That Gnarly Nagant But Why?


Duke borrowed this 1943-manufactured, Model 1895 Nagant 7.62mm from a friend.
As Forrest might say: “stupid is as stupid does.”

The odd design of the 7.62mm Nagant cartridge is evident in this photo.
Shown lying down, the deep-seated bullet is visible. Next it’s shown standing
up so the extra length is evident. Then come some contemporary rounds: .38
S&W, .38 Special, .455 Webley, and .45 ACP.

After writing my article on World War II handguns a few months back a few readers questioned why the Russian Model 1895 7.62mm Nagant revolver was left out. The reason was because it is a silly little excuse for a revolver! Do you ever wonder why someone invents a widget that is decidedly inferior to somebody else’s already existent widget? The only emotion I can dredge up about a Model 1895 Nagant is, “why?” By 1895, revolvers of superior design had been around for decades. Of course the vast majority of these were the products of American brains and factories. Regardless, a Belgian named Leon Nagant set about dreaming up an excellent solution to a non-existent problem.

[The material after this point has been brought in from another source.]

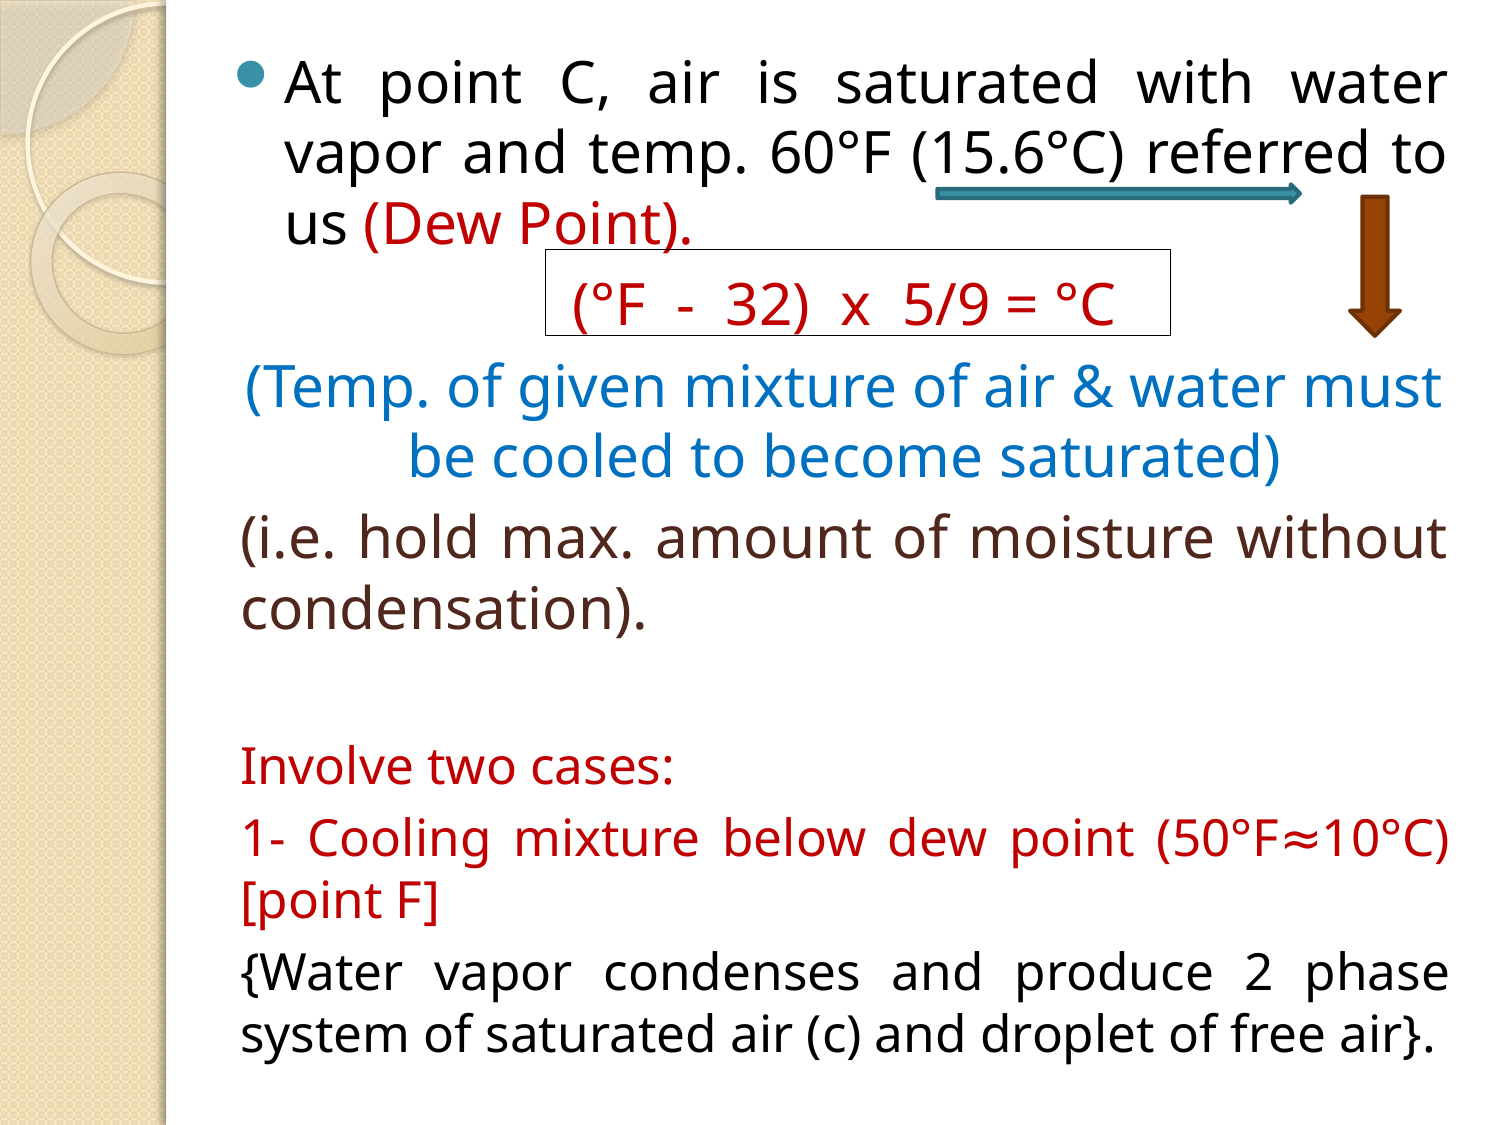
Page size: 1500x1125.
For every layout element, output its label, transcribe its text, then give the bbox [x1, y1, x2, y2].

For some reason Mr. Nagant felt that gas leaking between the barrel/cylinder gap of revolvers was a big detriment to their performance. So he figured out a complex revolver system where the cylinder was cammed forward every time it was rotated so its chambers actually fit over the butt end of the barrel. That prevented gas leakage. So naturally to cope with that sort of operation the ammunition had to be special. Bullets had to be seated deep in the cartridge case. Not flush with the case mouth like today’s full wadcutter target ammunition but deep as the photo shows.
Then the case mouth had to be crimped inward over the bullet so it too could fit inside the rear of the barrel. For that reason the cases had to be made long, as were the firing pins that had to reach way-forward because that’s where the cylinder had gone when the hammer was cocked.

All that machining, fitting, and special ammunition manufacture allowed the 98 grain 7.62mm Nagant bullet to be propelled all of about 1,000 fps. Now hold that thought for a moment. By 1895, it was well known that although a revolver leaked a bit of gas through the barrel/cylinder gap it was really not a big deal. Everything still worked fine. Rounds like the .45 Colt or .45 S&W or .44 S&W Russian shot big bullets at about 750 to 900 fps and were noted man-stoppers.

The Nagant revolvers load and unload through a gate on the frame’s right
side just as traditional American single action revolvers do.


Evidently the entire world’s military forces back in the 1890s were hit with a plague of “pantywaist-ism.” In 1892 America adopted the puny .38 Colt, which shot a 150 grain bullet at about 725 fps. It became famous for getting people killed — not the people being shot but the shooter himself because then the “shootee” really got mad and hacked him up with something sharp. The Brits at least stuck with a big .455 Webley using a 260 grain bullet, but had it moving along at a lazy 600 fps.

By 1895 both Colt and S&W made revolvers that automatically dumped all cartridges either when opened (S&W) or with a single stroke of an ejector rod after the side-swing cylinder was opened (Colt). The Smith & Wesson line of revolvers also had single actions offering simultaneous cartridge ejection. The Model 1895 Nagant still loaded through a gate on the frame’s right side but to eject the empty cases an ejector rod system had to be rotated to come in line with the chambers. I would guess the Nagant revolver was made a seven-shooter to compensate for all that rigmarole. It was made in both single and double action versions.

Now here’s the ironic part. The major user of the Nagant revolver was Russia and later the Soviet Union. In fact they kept it in at least partial service until 1947. Why is that ironic? Because in the 1870s Russia bought several hundred thousand beautiful quality Smith & Wesson Model #3 top break .44 Russian caliber revolvers. In other words they had far better revolvers already in hand when they adopted the Nagant. They couldn’t even use “national pride” as an excuse for adopting a crummy design because it wasn’t theirs anyway. At least they got license to manufacture it at their own Tula Arsenal. And here’s an interesting little tidbit — Russian officers got the double action version but enlisted men were issued single action ones.

In all honesty I’ve only fired one Model 1895 Nagant belonging to a friend, a double action one. That was enough. Its double action trigger pull was awful and its single action pull wasn’t so great either. I popped one round of Fiocchi factory loads at a surplus U.S. Army steel helmet on a fence post from about 20 feet. It barely wobbled it and hardly left a dent. Being a lifelong handgun enthusiast, when holding the Nagant revolver I thank my lucky stars I was born American!